Find and copy each line of the records where the string "dans" shows up.
[[ MATERIAL PROVIDED, beginning ]]
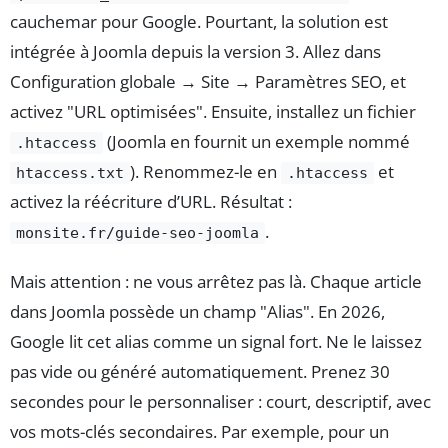
cauchemar pour Google. Pourtant, la solution est
intégrée à Joomla depuis la version 3. Allez dans
Configuration globale → Site → Paramètres SEO, et
activez "URL optimisées". Ensuite, installez un fichier
(Joomla en fournit un exemple nommé
.htaccess
). Renommez-le en
et
htaccess.txt
.htaccess
activez la réécriture d’URL. Résultat :
.
monsite.fr/guide-seo-joomla
Mais attention : ne vous arrêtez pas là. Chaque article
dans Joomla possède un champ "Alias". En 2026,
Google lit cet alias comme un signal fort. Ne le laissez
pas vide ou généré automatiquement. Prenez 30
secondes pour le personnaliser : court, descriptif, avec
vos mots-clés secondaires. Par exemple, pour un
[[ MATERIAL PROVIDED, end ]]
(RESULT)
intégrée à Joomla depuis la version 3. Allez dans
dans Joomla possède un champ "Alias". En 2026,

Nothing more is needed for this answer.